The embankments and ditches are inhibiting the natural flow and drainage of the wetland, and causing plant species to grow differently or more sparsely in areas where they’re needed.
“We’re figuring out how to reconnect areas that are trapped in by the embankments,” Indrick said.
“Saltwater plants are particularly attuned to how much time they spend flooded,” she explained. Flooding “ends up decreasing health of some of the plants, which means the marsh has a harder time staying healthy and growing.”
Healthy plant life in the marsh is vital to catching sediment before the water filters out to the Kennebec River and eventually the Gulf of Maine.

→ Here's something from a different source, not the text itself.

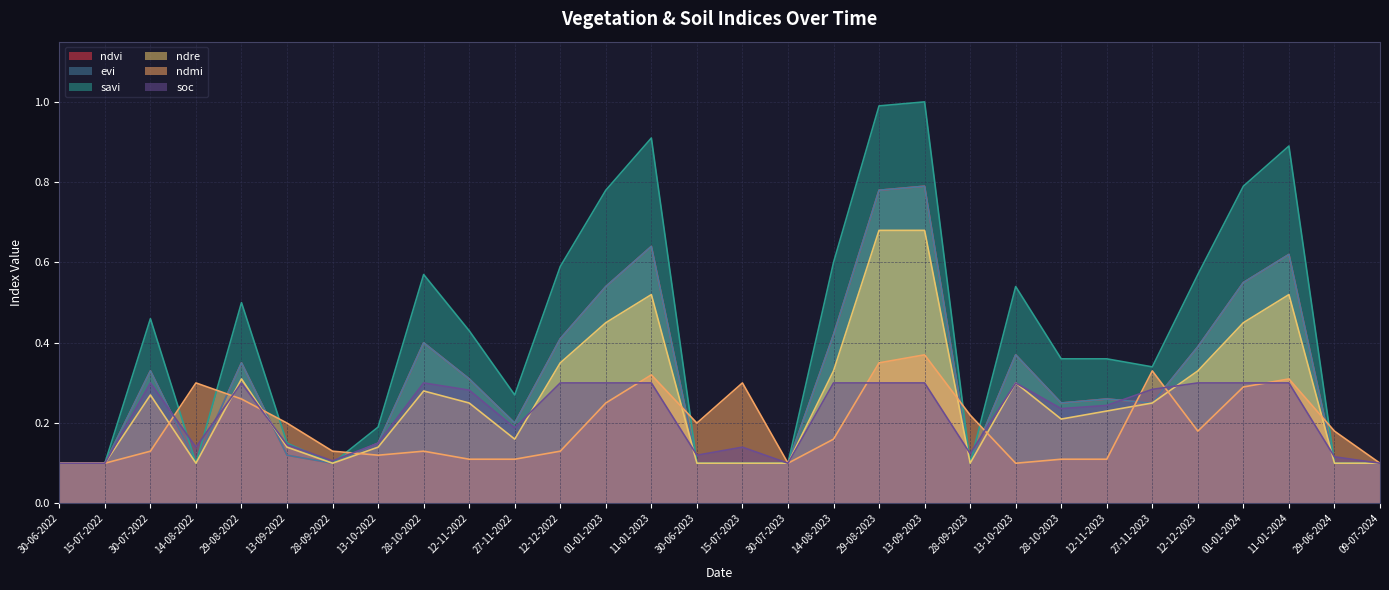

Count the number of categories in the chart.

30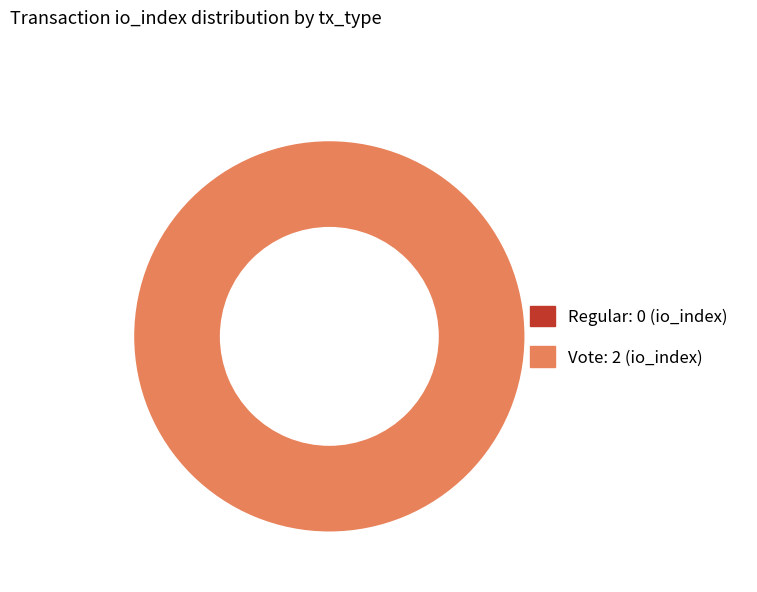

What is the change in value from Regular to Vote?

+2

The marsh is also home to a variety of fish and bird species, including the saltmarsh sparrow, which is quickly declining in population and without conservation of their habitat could be extinct by 2050, according to the American Bird Conservancy. The land is also used by indigenous communities for harvesting and basket making, among other things.
“Georgetown has been proactive about identifying that need” to restore the wetland because of its importance to the greater marine ecosystem of Maine, Indrick said.
The land trust plans to reopen channels that are no longer flowing as they should, she said, and they’ll also fill in ditches that interrupt the marsh’s natural process.
“The marshes around Georgetown are incredibly important and the Conservation Commission realized that there were ways we could help to make the marshes healthier,” said Cathy Gravino, head of the Conservation Commission in Georgetown.
Gravino said that a group of UNH students had first studied the marsh and found unusual patterns in plant life, and noticed how the water was blocked. When the land trust further looked into it, they discovered the ditches and network of embankments that were interrupting water flow.
“Now there’s so much interest in marsh migration and preserving our resources,” she said. This is partly because the marsh “supports the Gulf of Maine and Maine fisheries,” she said. She added that adjacent to Swett Marsh is Haul Bay, which supports a lot of local clamming.
“The town is going to replace the culvert, and that should change the flow of water through the marshes quite a bit,” she said. The plant life in the marsh, when growing properly, “cleans water from pollution,” Gravino said.
“We take the marsh for granted as just an incredibly beautiful thing, and to preserve that, if we can, is a wonderful opportunity,” she said.